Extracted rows

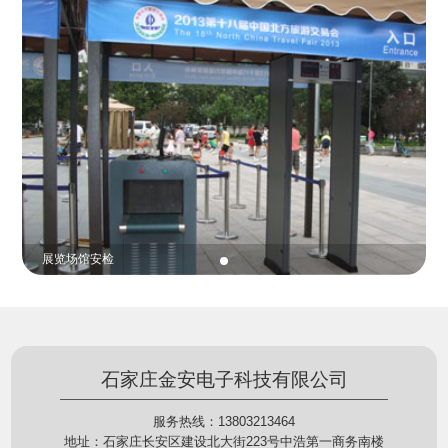
份证查验等拓展功能，在实战中发挥着重要的作用，
的展示给行政相对人看，有效的减少了行政相对人对
能广泛应用于交警公安执法、卫生监督、城管执法、
城管执法行为的误解，树立了执法的公信力。
海关执法、路政、质量监督、林业园林、消防、质量
监督、公路铁路等各个领域。
贵重金属防盗
石家庄金安电子科技有限公司
服务热线：13803213464
地址：石家庄长安区建设北大街223号中浩第一商务南楼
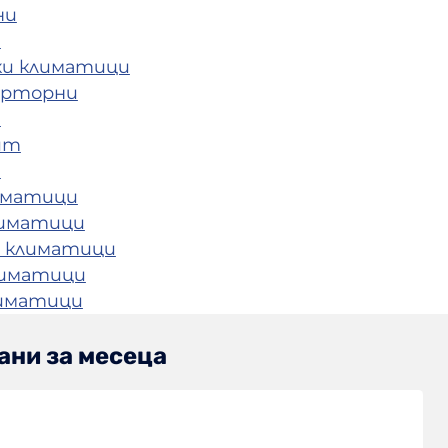
ни
и
ки климатици
ерторни
и
ит
и
иматици
лиматици
 климатици
лиматици
лиматици
ани за месеца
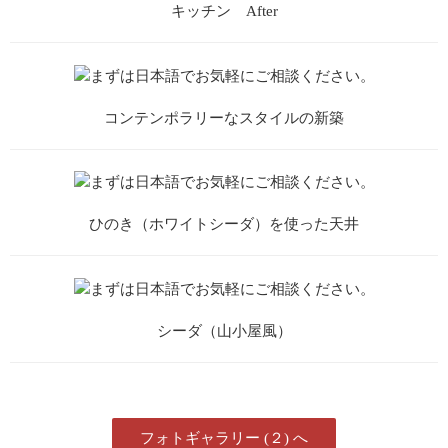
キッチン After
コンテンポラリーなスタイルの新築
ひのき（ホワイトシーダ）を使った天井
シーダ（山小屋風）
フォトギャラリー (２) へ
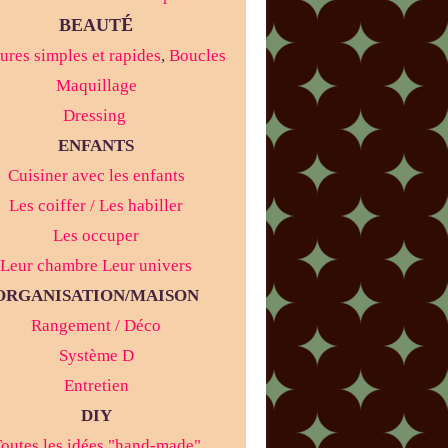
É
BEAUT
ures simples et rapides
,
Boucles
Maquillage
Dressing
ENFANTS
Cuisiner avec les enfants
Les coiffer / Les habiller
Les occuper
Leur chambre Leur univers
ORGANISATION/MAISON
Rangement / Déco
Système D
Entretien
DIY
outes les idées "hand-made"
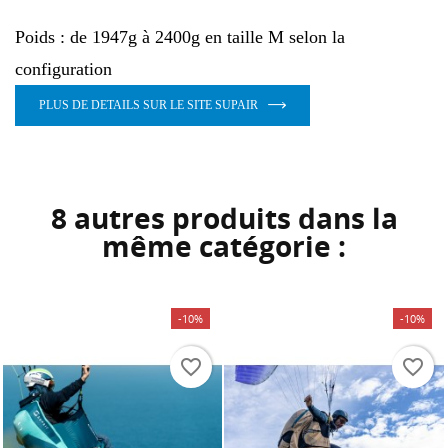
Annuler
Connexion
Poids : de 1947g à 2400g en taille M selon la
Annuler
Créer une liste d'envies
configuration
PLUS DE DETAILS SUR LE SITE SUPAIR
8 autres produits dans la
même catégorie :
-10%
-10%
favorite_border
favorite_border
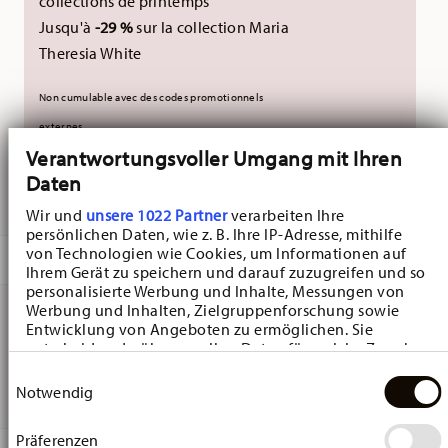
collections de printemps
Jusqu'à
-29 %
sur la collection Maria
Theresia White
Non cumulable avec des codes promotionnels
externes.
Verantwortungsvoller Umgang mit Ihren
Daten
LIVRÉ EN 5-7 JOURS OUVRABLES
Wir und
unsere 1022 Partner
verarbeiten Ihre
persönlichen Daten, wie z. B. Ihre IP-Adresse, mithilfe
von Technologien wie Cookies, um Informationen auf
DESCRIPTION
Ihrem Gerät zu speichern und darauf zuzugreifen und so
personalisierte Werbung und Inhalte, Messungen von
Werbung und Inhalten, Zielgruppenforschung sowie
Entwicklung von Angeboten zu ermöglichen. Sie
Hutschenreuther Sammelserie 2025 Alle Jahre wieder
entscheiden darüber, wer Ihre Daten für welche Zwecke
nutzt. Sie können Ihre Einwilligung jederzeit über die
Snow sphere - Ø 7,9 cm - h 11,7 cm, Porcelaine
Einwilligungsauswahl
Cookie-Erklärung oder durch Klicken auf das Privacy
Notwendig
Trigger Symbol ändern oder widerrufen
Präferenzen
Wenn Sie es erlauben, würden wir auch gerne:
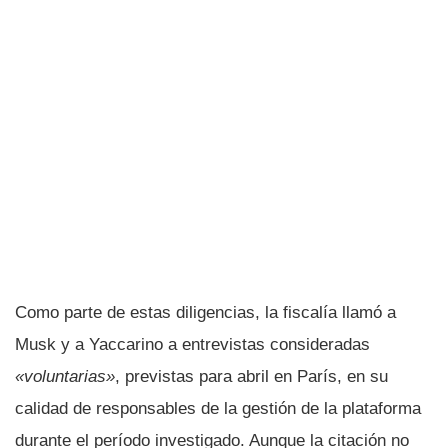
Como parte de estas diligencias, la fiscalía llamó a
Musk y a Yaccarino a entrevistas consideradas
«voluntarias»
, previstas para abril en París, en su
calidad de responsables de la gestión de la plataforma
durante el período investigado. Aunque la citación no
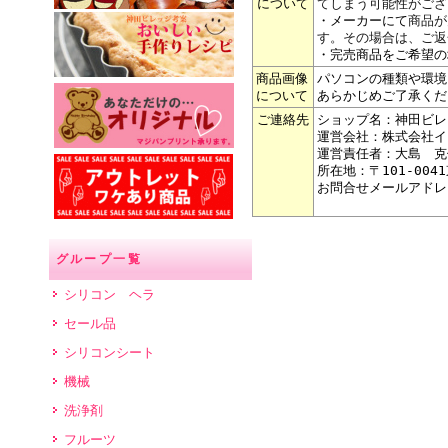
について
てしまう可能性がござ
・メーカーにて
商品が
す。その場合は、ご返
・完売商品をご希望の
商品画像
パソコンの種類や環境
について
あらかじめご了承くだ
ご連絡先
ショップ名：神田ビレ
運営会社：株式会社イ
運営責任者：大島 克
所在地：〒101-004
お問合せメールアドレ
グループ一覧
シリコン ヘラ
セール品
シリコンシート
機械
洗浄剤
フルーツ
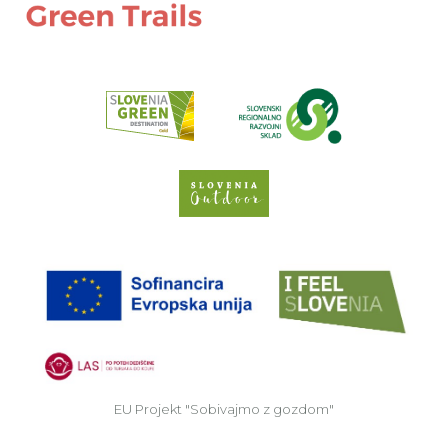
Preberi o pr
Spletno mesto Slove
EU
EU Projekt "Sobivajmo z gozdom"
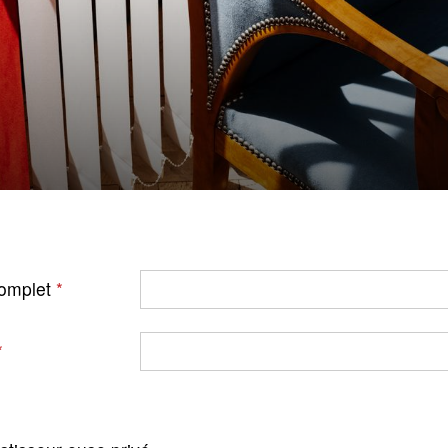
omplet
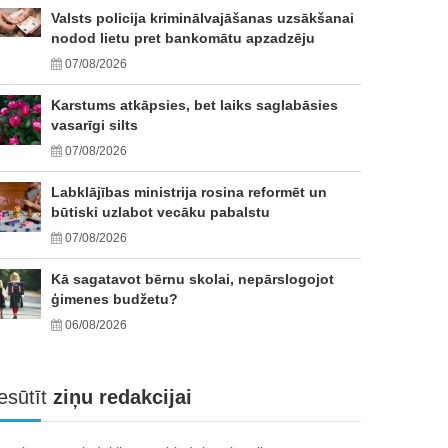
Valsts policija kriminālvajāšanas uzsākšanai
nodod lietu pret bankomātu apzadzēju
07/08/2026
Karstums atkāpsies, bet laiks saglabāsies
vasarīgi silts
07/08/2026
Labklājības ministrija rosina reformēt un
būtiski uzlabot vecāku pabalstu
07/08/2026
Kā sagatavot bērnu skolai, nepārslogojot
ģimenes budžetu?
06/08/2026
esūtīt
ziņu redakcijai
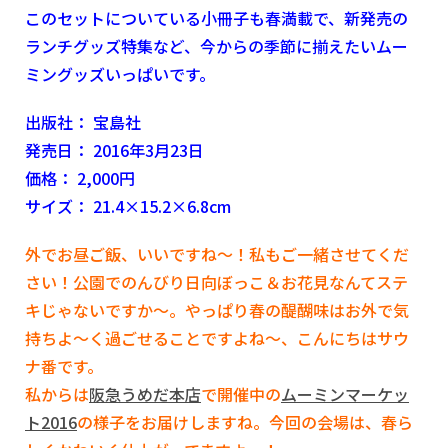
このセットについている小冊子も春満載で、新発売の
ランチグッズ特集など、今からの季節に揃えたいムー
ミングッズいっぱいです。
出版社： 宝島社
発売日： 2016年3月23日
価格： 2,000円
サイズ： 21.4×15.2×6.8cm
外でお昼ご飯、いいですね～！私もご一緒させてくだ
さい！公園でのんびり日向ぼっこ＆お花見なんてステ
キじゃないですか～。やっぱり春の醍醐味はお外で気
持ちよ～く過ごせることですよね～、こんにちはサウ
ナ番です。
私からは
阪急うめだ本店
で開催中の
ムーミンマーケッ
ト2016
の様子をお届けしますね。今回の会場は、春ら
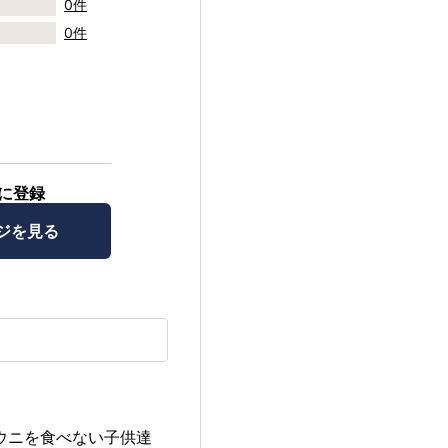
0件
0件
に登録
ジを見る
ウニを食べない子供達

Exercise: Reproduce all of the rows above line for line, leaving the pictures out.

Result:
份证查验等拓展功能，在实战中发挥着重要的作用，
的展示给行政相对人看，有效的减少了行政相对人对
能广泛应用于交警公安执法、卫生监督、城管执法、
城管执法行为的误解，树立了执法的公信力。
海关执法、路政、质量监督、林业园林、消防、质量
监督、公路铁路等各个领域。
贵重金属防盗
石家庄金安电子科技有限公司
服务热线：13803213464
地址：石家庄长安区建设北大街223号中浩第一商务南楼
ни
и
ки климатици
ерторни
и
ит
и
иматици
лиматици
 климатици
лиматици
лиматици
ани за месеца
キッチン After
コンテンポラリーなスタイルの新築
ひのき（ホワイトシーダ）を使った天井
シーダ（山小屋風）
フォトギャラリー (２) へ
É
BEAUT
ures simples et rapides
,
Boucles
Maquillage
Dressing
ENFANTS
Cuisiner avec les enfants
Les coiffer / Les habiller
Les occuper
Leur chambre Leur univers
ORGANISATION/MAISON
Rangement / Déco
Système D
Entretien
DIY
outes les idées "hand-made"
Annuler
Connexion
Poids : de 1947g à 2400g en taille M selon la
Annuler
Créer une liste d'envies
configuration
PLUS DE DETAILS SUR LE SITE SUPAIR
8 autres produits dans la
même catégorie :
-10%
-10%
favorite_border
favorite_border
collections de printemps
Jusqu'à
-29 %
sur la collection Maria
Theresia White
Non cumulable avec des codes promotionnels
externes.
Verantwortungsvoller Umgang mit Ihren
Daten
LIVRÉ EN 5-7 JOURS OUVRABLES
Wir und
unsere 1022 Partner
verarbeiten Ihre
persönlichen Daten, wie z. B. Ihre IP-Adresse, mithilfe
von Technologien wie Cookies, um Informationen auf
DESCRIPTION
Ihrem Gerät zu speichern und darauf zuzugreifen und so
personalisierte Werbung und Inhalte, Messungen von
Werbung und Inhalten, Zielgruppenforschung sowie
Entwicklung von Angeboten zu ermöglichen. Sie
Hutschenreuther Sammelserie 2025 Alle Jahre wieder
entscheiden darüber, wer Ihre Daten für welche Zwecke
nutzt. Sie können Ihre Einwilligung jederzeit über die
Snow sphere - Ø 7,9 cm - h 11,7 cm, Porcelaine
Einwilligungsauswahl
Cookie-Erklärung oder durch Klicken auf das Privacy
Notwendig
Trigger Symbol ändern oder widerrufen
Präferenzen
Wenn Sie es erlauben, würden wir auch gerne:
Como parte de estas diligencias, la fiscalía llamó a
Musk y a Yaccarino a entrevistas consideradas
«voluntarias»
, previstas para abril en París, en su
calidad de responsables de la gestión de la plataforma
durante el período investigado. Aunque la citación no
について
てしまう可能性がござ
・メーカーにて
商品が
す。その場合は、ご返
・完売商品をご希望の
商品画像
パソコンの種類や環境
について
あらかじめご了承くだ
ご連絡先
ショップ名：神田ビレ
運営会社：株式会社イ
運営責任者：大島 克
所在地：〒101-004
お問合せメールアドレ
グループ一覧
シリコン ヘラ
セール品
シリコンシート
機械
洗浄剤
フルーツ
Preberi o pr
Spletno mesto Slove
EU
EU Projekt "Sobivajmo z gozdom"
omplet
Valsts policija kriminālvajāšanas uzsākšanai
nodod lietu pret bankomātu apzadzēju
07/08/2026
Karstums atkāpsies, bet laiks saglabāsies
vasarīgi silts
07/08/2026
Labklājības ministrija rosina reformēt un
būtiski uzlabot vecāku pabalstu
07/08/2026
Kā sagatavot bērnu skolai, nepārslogojot
ģimenes budžetu?
06/08/2026
esūtīt
ziņu redakcijai
このセットについている小冊子も春満載で、新発売の
ランチグッズ特集など、今からの季節に揃えたいムー
ミングッズいっぱいです。
出版社： 宝島社
発売日： 2016年3月23日
価格： 2,000円
サイズ： 21.4×15.2×6.8cm
外でお昼ご飯、いいですね～！私もご一緒させてくだ
さい！公園でのんびり日向ぼっこ＆お花見なんてステ
キじゃないですか～。やっぱり春の醍醐味はお外で気
持ちよ～く過ごせることですよね～、こんにちはサウ
ナ番です。
私からは
阪急うめだ本店
で開催中の
ムーミンマーケッ
ト2016
の様子をお届けしますね。今回の会場は、春ら
0件
0件
に登録
ジを見る
ウニを食べない子供達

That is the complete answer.